The distinction to be drawn between the injured party and the insured is clear. No longer is it the law in this State "that the liability policy existed solely for the protection of the insured” (Lauritano v American Fire Ins. Co., 3 AD2d 564, 568, affd 4 NY2d 1028). The courts recognize that the injured person also is to be protected.
While the court knows of no precedent directly on point (fortunately the factual situation precludes precedent) it is satisfied that the analogy in the line of cases which approves the validity of a disclaimer against an insured while voiding it as to the injured party, is sufficient to support this conclusion. Under section 167 of the Insurance Law, an injured party has been granted a cause of action against an insurer. Cases such as Lauritano v American Fire Ins. Co. (supra) have held that while the lateness of the notice given by the insured may support the carrier’s disclaimer against the insured, in an action by the injured party the criteria is different and the injured party may sustain his action even if the insured could not. The plaintiff knew that his actions were for his personal satisfaction and did not constitute medical practice.

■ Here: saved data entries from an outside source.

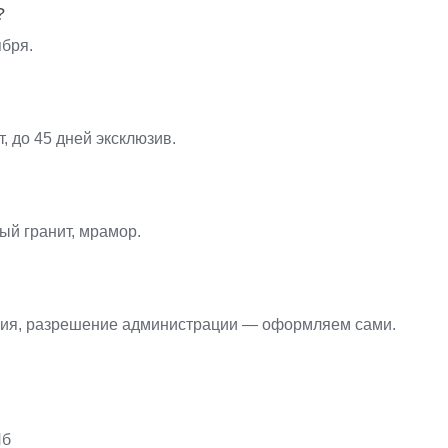
?
ября.
т, до 45 дней эксклюзив.
ый гранит, мрамор.
ния, разрешение администрации — оформляем сами.
Пб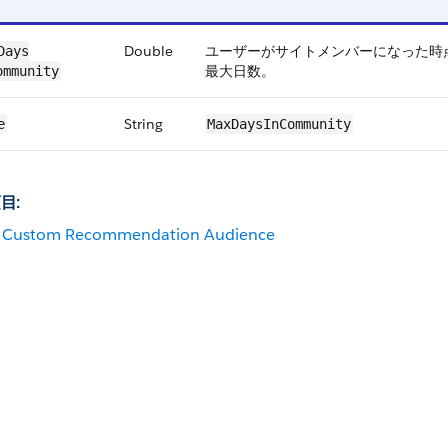
Double
ユーザーがサイトメンバーになった時
Days​
最大日数。
ommunity
String
e
MaxDaysInCommunity
目:
Custom Recommendation Audience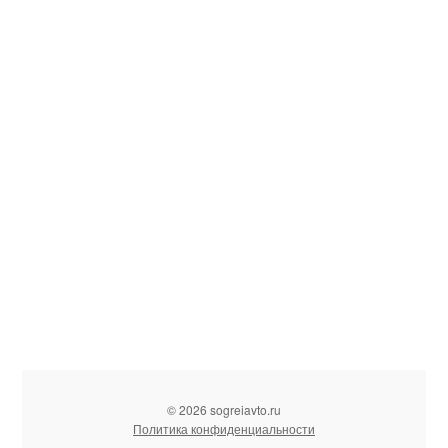
© 2026 sogreiavto.ru
Политика конфиденциальности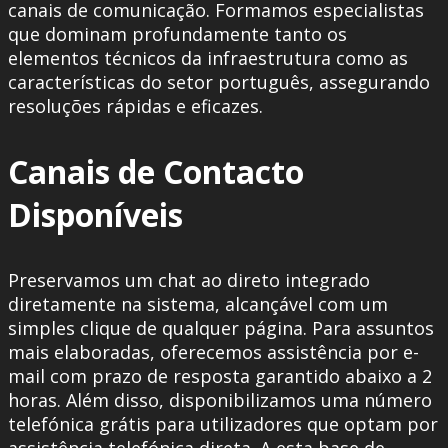
canais de comunicação. Formamos especialistas
que dominam profundamente tanto os
elementos técnicos da infraestrutura como as
características do setor português, assegurando
resoluções rápidas e eficazes.
Canais de Contacto
Disponíveis
Preservamos um chat ao direto integrado
diretamente na sistema, alcançável com um
simples clique de qualquer página. Para assuntos
mais elaboradas, oferecemos assistência por e-
mail com prazo de resposta garantido abaixo a 2
horas. Além disso, disponibilizamos uma número
telefónica grátis para utilizadores que optam por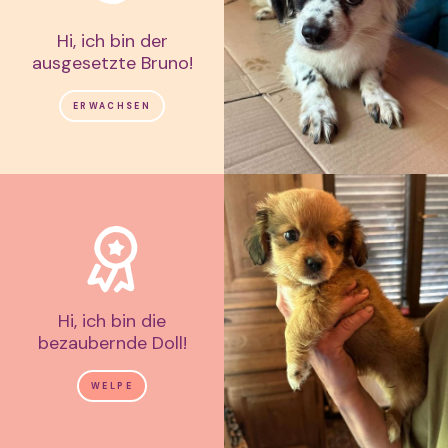
Hi, ich bin der
ausgesetzte Bruno!
ERWACHSEN
Hi, ich bin die
bezaubernde Doll!
WELPE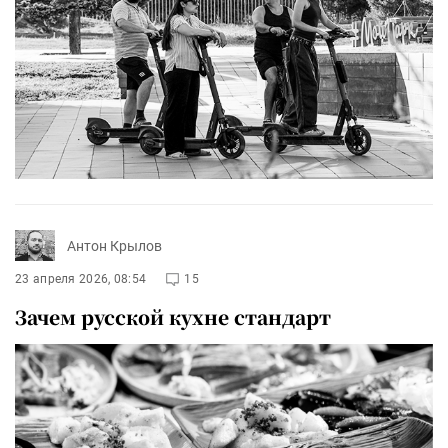
Антон Крылов
23 апреля 2026, 08:54
15
Зачем русской кухне стандарт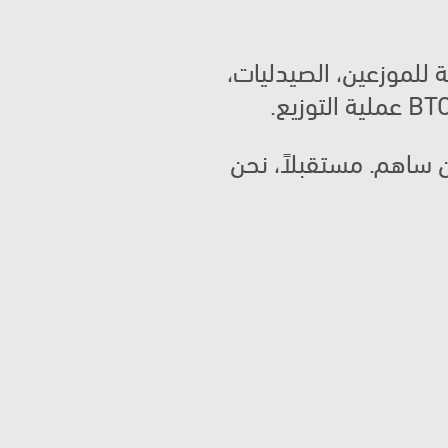
 من خلال التركيز على الأساسيات في قنوات MT وGT وإطلاق برامج مخصصة للموزعين، الصيدليات، 
 جهود فريق BTC كانت العامل الرئيسي في هذا النجاح، ونحن نشكر جميع من ساهم. مستقبلاً، نحن 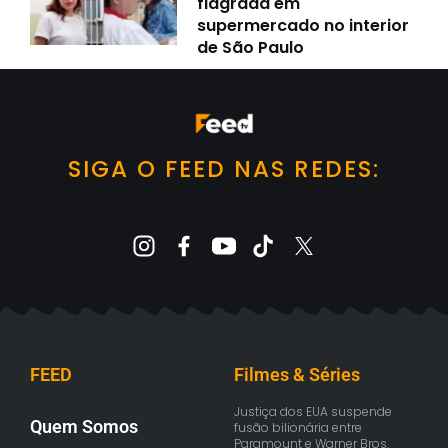
flagrada em
supermercado no interior
de São Paulo
SIGA O FEED NAS REDES:
FEED
Filmes & Séries
Justiça dos EUA suspende
Quem Somos
fusão bilionária entre
Paramount e Warner Bros.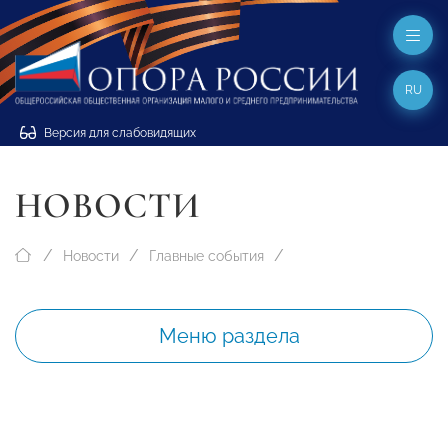
RU
Версия для слабовидящих
НОВОСТИ
Новости
Главные события
Меню раздела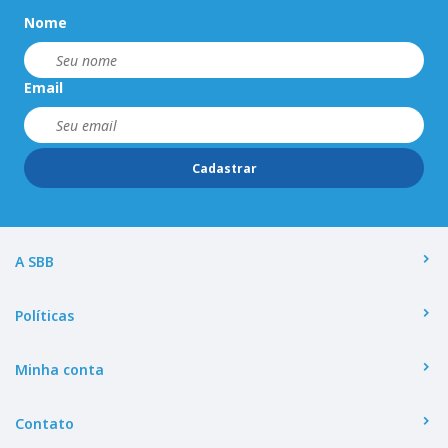
Nome
Email
Cadastrar
A SBB
Políticas
Minha conta
Contato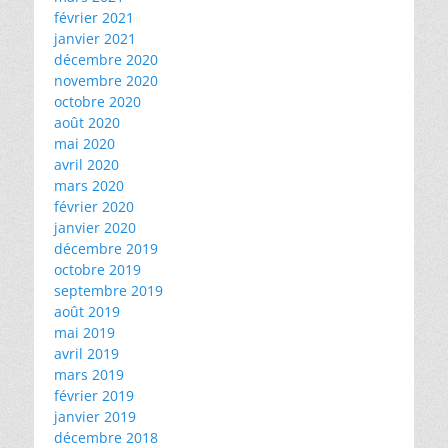
février 2021
janvier 2021
décembre 2020
novembre 2020
octobre 2020
août 2020
mai 2020
avril 2020
mars 2020
février 2020
janvier 2020
décembre 2019
octobre 2019
septembre 2019
août 2019
mai 2019
avril 2019
mars 2019
février 2019
janvier 2019
décembre 2018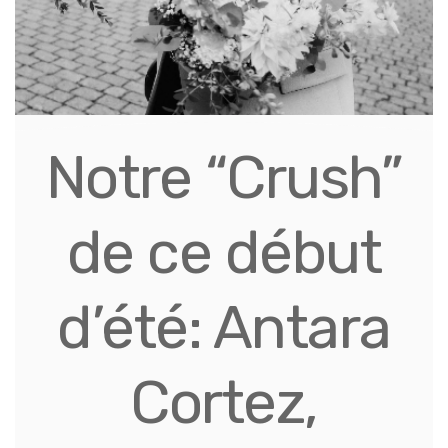
Notre “Crush”
de ce début
d’été: Antara
Cortez,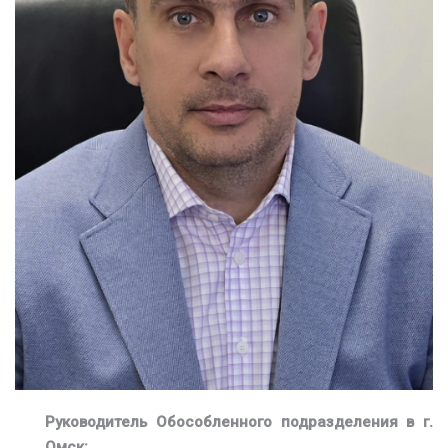
Руководитель Обособленного подразделения в г.
Омск: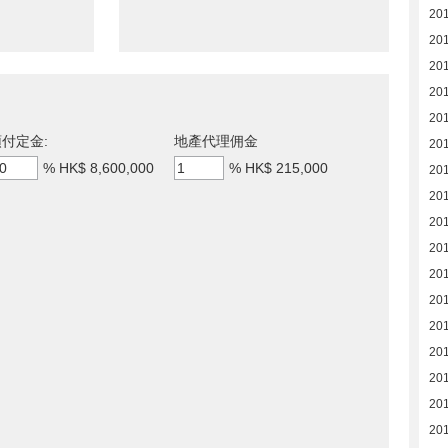
20
20
20
20
20
付定金:
地產代理佣金
20
%
HK$ 8,600,000
%
HK$ 215,000
20
20
20
20
20
20
20
201
201
20
201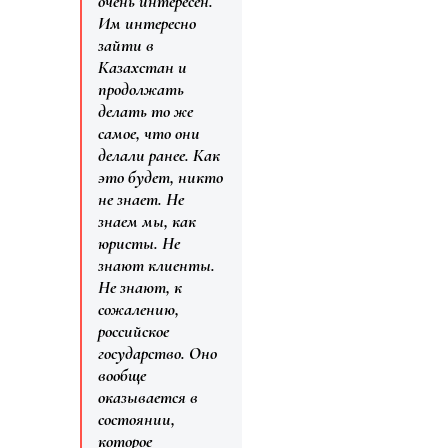
очень интересен.
Им интересно
зайти в
Казахстан и
продолжать
делать то же
самое, что они
делали ранее. Как
это будет, никто
не знает. Не
знаем мы, как
юристы. Не
знают клиенты.
Не знают, к
сожалению,
российское
государство. Оно
вообще
оказывается в
состоянии,
которое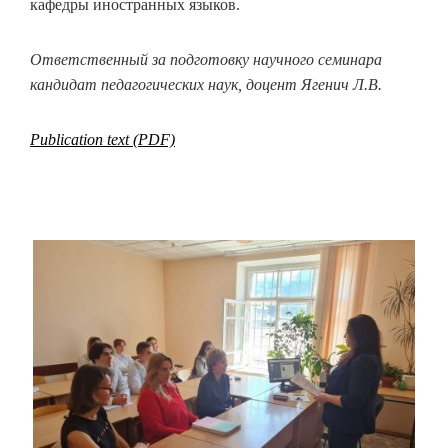
кафедры иностранных языков.
Ответственный за подготовку научного семинара
кандидат педагогических наук, доцент Ягенич Л.В.
Publication text (PDF)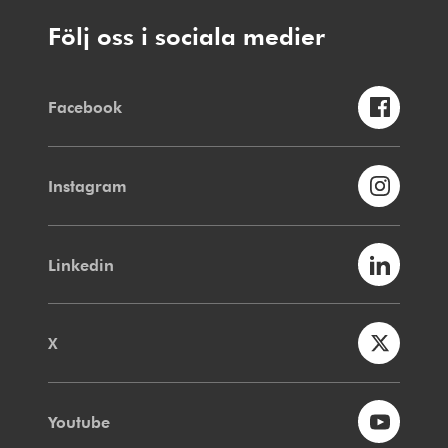
Följ oss i sociala medier
Facebook
Instagram
Linkedin
X
Youtube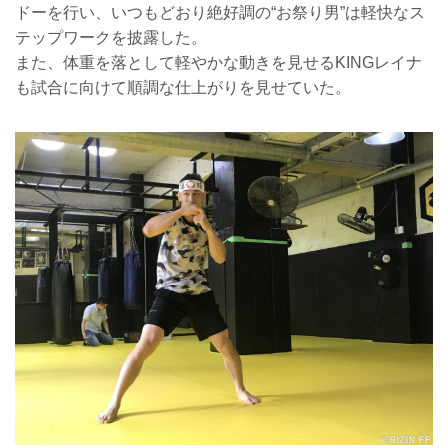
ドーを行い、いつもどおり絶好調の“お祭り男”は軽快なス
テップワークを披露した。
また、体重を落として軽やかな動きを見せるKINGレイナ
も試合に向けて順調な仕上がりを見せていた。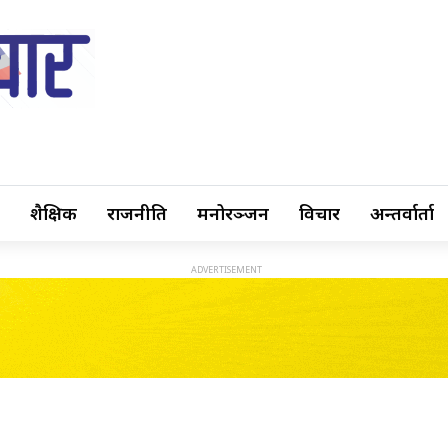
शैक्षिक
राजनीति
मनोरञ्जन
विचार
अन्तर्वार्ता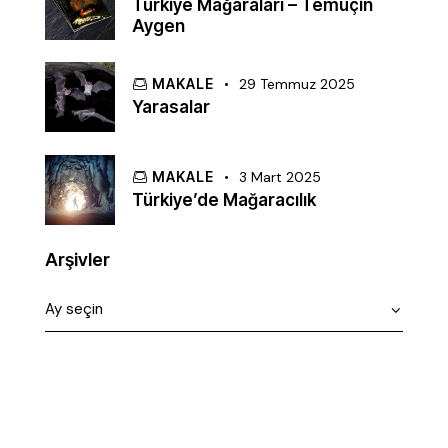
Türkiye Mağaraları – Temuçin
Aygen
MAKALE
29 Temmuz 2025
Yarasalar
MAKALE
3 Mart 2025
Türkiye’de Mağaracılık
Arşivler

Therefore as between the plaintiff and his insurer those actions could not constitute malpractice and were never intended to be included within the protective coverage of the malpractice policy.
There is a further reason to grant summary judgment to the defendant. There are several situations in which courts as a matter of public policy refuse to allow themselves to be used to enforce illicit or immoral or unconscionable purposes. To cite two examples of the policy — they will not entertain suit to collect a gambling debt; they will disallow a recovery which will effect a forfeiture. The court, as public policy, holds here that it will not afford this plaintiff resort to the processes of the court. To hold otherwise would be to indemnify immorality and to pay the expenses of prurience.
Accordingly, the plaintiff’s motion for summary judgment is denied; the defendant’s cross motion for that relief is granted.